Siguieron andando algunos metros y se dirigieron hacia el puente. Entonces Matthews dijo súbitamente:
—De todos modos, ¿qué piensa usted de todo esto?
Dirk eludió la respuesta.
—Pues que no estoy de acuerdo… lógicamente; pero, en cierto modo, me es difícil ver la cosa de la misma manera que usted la ve al parecer. Más tarde, quizá… es posible; no puedo decirlo.

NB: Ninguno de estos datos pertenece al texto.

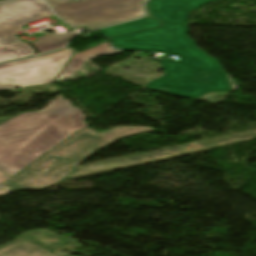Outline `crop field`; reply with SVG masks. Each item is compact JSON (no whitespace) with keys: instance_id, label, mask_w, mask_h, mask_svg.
<instances>
[{"instance_id":"obj_11","label":"crop field","mask_w":256,"mask_h":256,"mask_svg":"<svg viewBox=\"0 0 256 256\" xmlns=\"http://www.w3.org/2000/svg\"><path fill=\"white\" fill-rule=\"evenodd\" d=\"M119 52H122V51L112 50L109 47V42L106 41V42L99 44L95 47H92L88 50L80 52V53H78V55L86 60H92V59H94L98 56L104 55V54H115V53H119Z\"/></svg>"},{"instance_id":"obj_13","label":"crop field","mask_w":256,"mask_h":256,"mask_svg":"<svg viewBox=\"0 0 256 256\" xmlns=\"http://www.w3.org/2000/svg\"><path fill=\"white\" fill-rule=\"evenodd\" d=\"M7 119H8V118H7ZM4 120H6V119H1L0 122H2V121H4Z\"/></svg>"},{"instance_id":"obj_4","label":"crop field","mask_w":256,"mask_h":256,"mask_svg":"<svg viewBox=\"0 0 256 256\" xmlns=\"http://www.w3.org/2000/svg\"><path fill=\"white\" fill-rule=\"evenodd\" d=\"M46 1L59 17L71 25L96 29L143 16L142 3L145 0Z\"/></svg>"},{"instance_id":"obj_5","label":"crop field","mask_w":256,"mask_h":256,"mask_svg":"<svg viewBox=\"0 0 256 256\" xmlns=\"http://www.w3.org/2000/svg\"><path fill=\"white\" fill-rule=\"evenodd\" d=\"M52 15L41 0L0 1V62L33 55L29 44L16 38L15 33L22 31L25 23Z\"/></svg>"},{"instance_id":"obj_2","label":"crop field","mask_w":256,"mask_h":256,"mask_svg":"<svg viewBox=\"0 0 256 256\" xmlns=\"http://www.w3.org/2000/svg\"><path fill=\"white\" fill-rule=\"evenodd\" d=\"M38 113L25 112L0 124V170L13 176L77 130L88 126L80 108L56 97Z\"/></svg>"},{"instance_id":"obj_7","label":"crop field","mask_w":256,"mask_h":256,"mask_svg":"<svg viewBox=\"0 0 256 256\" xmlns=\"http://www.w3.org/2000/svg\"><path fill=\"white\" fill-rule=\"evenodd\" d=\"M213 0H150L152 17L165 22L185 23L188 12Z\"/></svg>"},{"instance_id":"obj_6","label":"crop field","mask_w":256,"mask_h":256,"mask_svg":"<svg viewBox=\"0 0 256 256\" xmlns=\"http://www.w3.org/2000/svg\"><path fill=\"white\" fill-rule=\"evenodd\" d=\"M75 49L0 65V90L54 83Z\"/></svg>"},{"instance_id":"obj_9","label":"crop field","mask_w":256,"mask_h":256,"mask_svg":"<svg viewBox=\"0 0 256 256\" xmlns=\"http://www.w3.org/2000/svg\"><path fill=\"white\" fill-rule=\"evenodd\" d=\"M75 34L77 33H70L66 35H48L37 38L38 41L31 43V45L39 54H41L63 47Z\"/></svg>"},{"instance_id":"obj_10","label":"crop field","mask_w":256,"mask_h":256,"mask_svg":"<svg viewBox=\"0 0 256 256\" xmlns=\"http://www.w3.org/2000/svg\"><path fill=\"white\" fill-rule=\"evenodd\" d=\"M160 25H161L160 22L151 20V21L136 23V24L108 30V31L101 32V33L104 36L109 37V36L133 32V31H137V30H141V29H145V28L156 27V26H160Z\"/></svg>"},{"instance_id":"obj_12","label":"crop field","mask_w":256,"mask_h":256,"mask_svg":"<svg viewBox=\"0 0 256 256\" xmlns=\"http://www.w3.org/2000/svg\"><path fill=\"white\" fill-rule=\"evenodd\" d=\"M8 178H10V177H8V176L4 175L2 172H0V184L2 182L6 181Z\"/></svg>"},{"instance_id":"obj_1","label":"crop field","mask_w":256,"mask_h":256,"mask_svg":"<svg viewBox=\"0 0 256 256\" xmlns=\"http://www.w3.org/2000/svg\"><path fill=\"white\" fill-rule=\"evenodd\" d=\"M163 24V28L109 38L114 48L180 56L179 61H159L165 74L147 84V89L190 99L209 92L232 91L217 60L197 49L189 38L186 24Z\"/></svg>"},{"instance_id":"obj_8","label":"crop field","mask_w":256,"mask_h":256,"mask_svg":"<svg viewBox=\"0 0 256 256\" xmlns=\"http://www.w3.org/2000/svg\"><path fill=\"white\" fill-rule=\"evenodd\" d=\"M0 256H58L22 238L0 249Z\"/></svg>"},{"instance_id":"obj_3","label":"crop field","mask_w":256,"mask_h":256,"mask_svg":"<svg viewBox=\"0 0 256 256\" xmlns=\"http://www.w3.org/2000/svg\"><path fill=\"white\" fill-rule=\"evenodd\" d=\"M148 132L156 131L150 127H116L99 133L86 128L73 134L9 181L35 189L44 188L61 180L97 150L118 139Z\"/></svg>"}]
</instances>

Dirigió una mirada a la gran ciudad que lo circundaba latiendo de vida y de actividad. Parecía tan antigua y sin edad como las colinas; cualquier cosa que le reservase el futuro, no podía jamás desaparecer. Y, no obstante, Matthews tenía razón y él más que nadie tenía que reconocerlo. La civilización no puede permanecer nunca estática. Aquel mismo suelo que estaba ahora pisando había sido hollado por los mamuts que llegaban en manadas de las orillas del río. Ellos, y no el hombre-mono que acechaba desde sus cavernas, habían sido los dueños de estas tierras. Pero el día del mono había amanecido también; las selvas y los pantanos habían cedido el paso ante la potencia de sus máquinas. Dirk se daba cuenta ahora de que la historia no hacía más que comenzar. En aquel mismo momento, en lejanos mundos, bajo extraños soles, el tiempo y los dioses estaban preparando para el hombre las ciudades y los sitios del porvenir.